Почтенный наставник был уже заметно выпивши.
– Отлично играли, отлично!
– повторял за другом и Гаврило Насосыч, продолжавший рюмку за рюмкой пить водку.
– А ты, принц Оранский - франт канальский!
– обратился Николай Силыч к семиклассному гимназисту.
– Вези меня на лошадях твоих домой.
– С великим удовольствием!
– отвечал тот.
– И возьмем мы с собой горлинку нашу!.. Поди сюда, шишка!
– сказал Николай Силыч Шишмареву.
Тот подошел к
– Отлично пели, отлично!
– не замедлил похвалить его также и Гаврило Насосыч.
– Ты так пой всю жизнь, а ты так играй!
– обратился Николай Силыч сначала к Шишмареву, а потом к Павлу.
– А ты, - прибавил он Плавину, ступай, брат, по гримерской части - она ведь и в жизни и в службе нужна бывает: где, знаешь, нутра-то не надо, а сверху только замазывай, - где сути-то нет, а есть только, как это у вас по логике Кизеветтера [23] - форма, что ли? Но ты, сын Марса и Венеры, - продекламировал он к семикласснику, свершай твой путь с помощью добрых старушек. А что, тетенька любит тебя очень?
Молодой человек сконфузился.
– Любит!
– проговорил он глухим голосом.
– Ну, ничего! Поедемте!
Шишмарев и семиклассник последовали за Николаем Силычем. Что касается до Гаврила Насосыча, то жена его, давно уже севшая в сани, несколько раз присылала за ним, и его едва-едва успели оторвать от любимой им водки.
Когда все наконец разъехались, молодые друзья наши возвратились в свою спальню, по-прежнему усталые и загрязненные, но далеко не с прежним спокойным и приятным чувством. Плавин был даже мрачен.

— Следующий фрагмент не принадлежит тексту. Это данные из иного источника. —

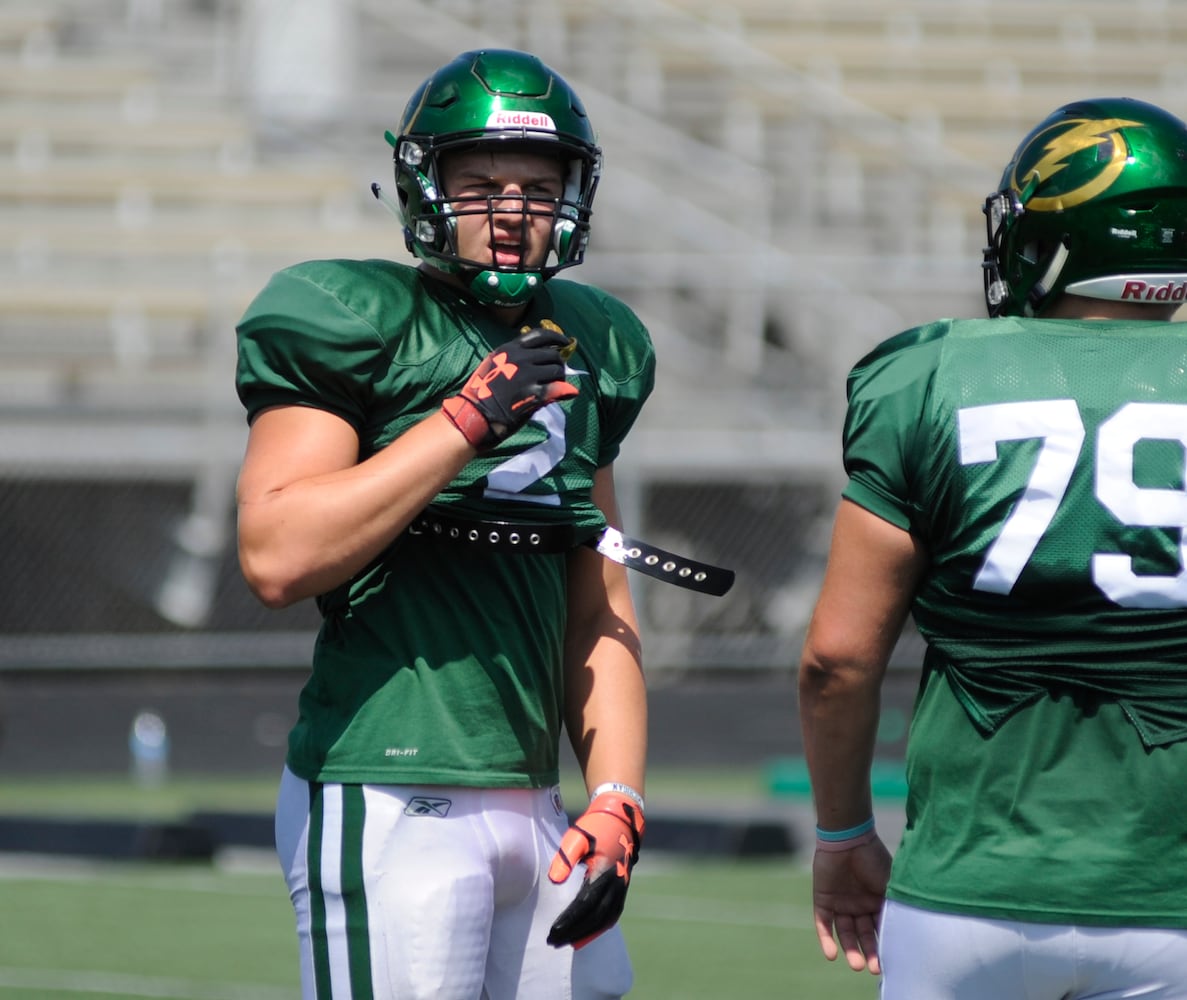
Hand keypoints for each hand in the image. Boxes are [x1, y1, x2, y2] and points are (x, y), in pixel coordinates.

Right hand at [442, 320, 577, 451]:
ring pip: (557, 370)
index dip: (556, 338)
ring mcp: (528, 375)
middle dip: (558, 363)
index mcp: (509, 349)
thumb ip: (513, 357)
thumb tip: (536, 357)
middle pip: (552, 354)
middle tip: (557, 373)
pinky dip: (565, 391)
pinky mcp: (534, 394)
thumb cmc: (480, 392)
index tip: (564, 342)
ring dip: (560, 378)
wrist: (475, 415)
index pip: (540, 335)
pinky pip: (558, 388)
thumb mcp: (494, 364)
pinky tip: (567, 394)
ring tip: (557, 386)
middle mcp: (520, 358)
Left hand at [546, 791, 643, 948]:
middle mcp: (615, 883)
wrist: (620, 818)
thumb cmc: (595, 827)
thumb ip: (565, 858)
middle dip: (574, 931)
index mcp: (603, 871)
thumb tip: (554, 881)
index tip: (552, 930)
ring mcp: (621, 887)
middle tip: (553, 941)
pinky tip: (586, 936)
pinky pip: (612, 915)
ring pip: (605, 919)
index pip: (585, 903)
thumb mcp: (577, 837)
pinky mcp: (622, 889)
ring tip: (567, 944)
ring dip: (587, 934)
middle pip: (594, 916)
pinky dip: (599, 928)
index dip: (569, 919)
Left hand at [811, 835, 890, 974]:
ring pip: (845, 932)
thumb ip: (895, 907)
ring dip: (850, 949)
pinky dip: (826, 938)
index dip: (885, 946)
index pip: (881, 930)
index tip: (891, 963)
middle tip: (873, 968)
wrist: (849, 837)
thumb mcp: (890, 886)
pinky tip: (831, 954)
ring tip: (856, 965)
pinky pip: (823, 923)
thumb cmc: (873, 859)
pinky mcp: (823, 899)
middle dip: (869, 952)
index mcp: (877, 903)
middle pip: (863, 935)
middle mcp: (859, 906)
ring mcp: (841, 903)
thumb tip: (909, 935)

– Вы не верьте Николаю Силычу, вы отлично играли!
– вздумал было утешать его Павел.
– Очень мне нужно верить ему или не верить, - отвечал Плавин, - досадно только, что он напился как скотина! Мне перед Симоновым даже совестно! прибавил он и повернулся к стене; но не за то ему было досадно на Николая Силыча!
XI
УЧИТЕЛЬ
Все мы живем не годами, а днями! Постигает нас какое-нибудь событие, волнует, потрясает, направляет известным образом всю нашу последующую жизнь. В предыдущих главах моих я довольно подробно упомянул о заезде к Есперу Иванычу и об сыгранном театре именно потому, что это имело сильное нравственное влияние на моего маленького героя. Плавин с ним уж больше не жил. Громадное самолюбие этого юноши до того было уязвлено неудачею на театре, что он был почти не в состоянии видеть Павла, как соперника своего на драматическом поприще; зато сей последний, нельзя сказать, чтобы не стал в себе воображать будущего великого актера. Оставшись жить один, он нередко по вечерам призывал к себе Ваньку и чету Симоновых и, надев халат и подпоясавшись кушаком, декламировал перед ними из "Димитрия Донского" [24] :
Российские князья, бояре, воеводы, Пришедшие на Дон отыскивать свободы!Или восклицал из катенинского Корнеля, прямо уже обращаясь к Симонову:
Иди ко мне, столб царства моего!Вообще детские игры он совершенно покинул и повел, как бы в подражание Есперу Иванычу, скорее эстетический образ жизни. Он очень много читал (дядя обыкновенно присылал ему из Новоселок, как только случалась оказия, и романы, и журналы, и путешествия); часто ходил в театр, наконец задумал учиться музыке. Желанию этому немало способствовало то, что на том же верху Александры Григорьевны оказались фортепьяны. Павел стал упрашивать Симонова позволить ему снести их к нему в комнату.